>First of all, thanks to everyone who has called or emailed to ask or express concern about my mom. You have no idea how much it means to this only child to know that I have a network of folks far and wide who are thinking of us, and I appreciate each and every one of you more than you’ll ever know.
Mom had what I thought was a serious neurological episode on Saturday — a sudden, severe headache accompanied by nausea and confusion. I went up there then, and she pretty much chased me home, saying she had a “stomach bug that’s going around” and would be fine. There was no improvement Sunday, and today when I called her, I decided it was time she saw a doctor. Her doc and I have an arrangement where I text him, and he calls me and makes arrangements with his office staff to see us. It works very well, because frankly, a lot of the front office people there are goobers.
The doc decided she needed a CT scan, and I went to pick her up. Mom allowed that the problem had started a couple of hours after she took her Aciphex pill that she normally takes for reflux. But she had noticed the pill looked a little different. She gave me the bottle. This is what I saw.Granted, I’m not a pharmacist, but danged if that doesn’t look like it says “Aricept” and not “Aciphex”. And according to the label, it had been “double checked” by the pharmacy before they gave it to my mom. She didn’t look at the bottle outside of the label on the other side — why should she??
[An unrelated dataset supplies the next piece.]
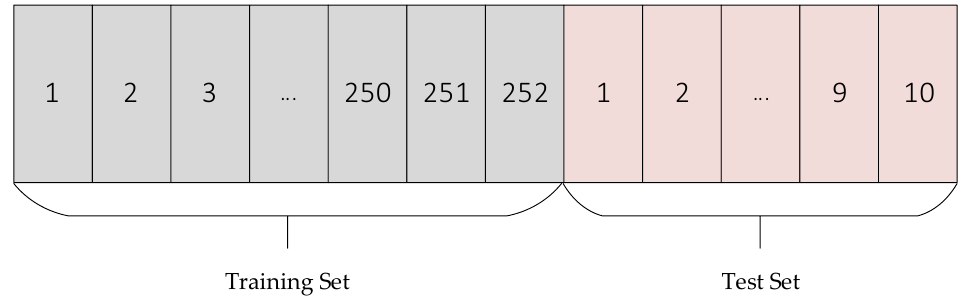
Figure 2. Comparison of SSE index results of algorithm optimization search.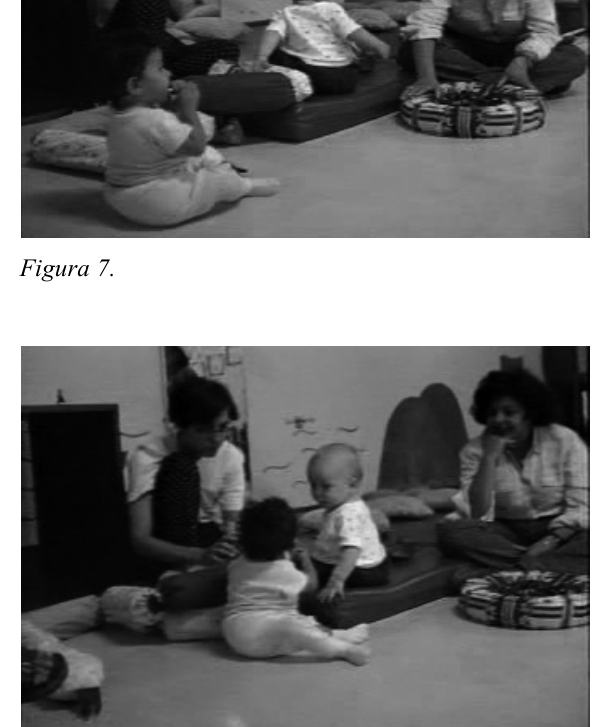
Esse episódio mostra-se bastante comum nos proces- sos interativos observados, em que, apesar de existir um grande número de objetos disponíveis, somente alguns figuram como atrativos, sendo que outros não despertam interesse. Repetidamente, as crianças têm a atenção e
Off to the doctor’s office to show them the bottle. Their eyes got wide as saucers, and the doc said that yes, the Aricept could have caused the symptoms she had, but let’s do the CT just to be sure there was no permanent damage.
Then off to the pharmacy. With my mother going “be nice… be nice”, I asked to speak to the pharmacist and showed her the bottle, with the label showing the double check and the fact that they had clearly filled it incorrectly. Those of you who know me would be exceedingly proud. I did not have a total meltdown. There was no yelling, cursing, or questioning of parentage. However, there was a serious one way flow of information from me to her. She apologized profusely (what else could she do??), gave us a bottle of the correct drug, and marked Mom’s account as “brand only” so pills wouldn’t suddenly change shape or color with generics.
Then to the hospital, where Mom had to endure bloodwork and the CT scan. Fortunately the CT operator elected to do the scan without contrast first and let the radiologist read it, so if there was no problem evident she wouldn’t have to deal with having the dye injected. Praise God the scan came out clean.
By the afternoon Mom was much more alert and less confused, so I’m guessing the drug was finally working out of her system. Late in the afternoon the pharmacist called her again to apologize. I imagine she was afraid we were going to sue her, but as I had explained earlier, we’re not litigious folk. Mom explained that it was a mistake — a serious one, no doubt — but that her God taught her to forgive. And Mom says if it had to happen, she’s glad it happened to her instead of someone it could have really hurt. And just maybe they’ll be a little more careful next time.
Me? I’m still working on the forgiveness thing. And my hair’s just a bit greyer than it was on Friday.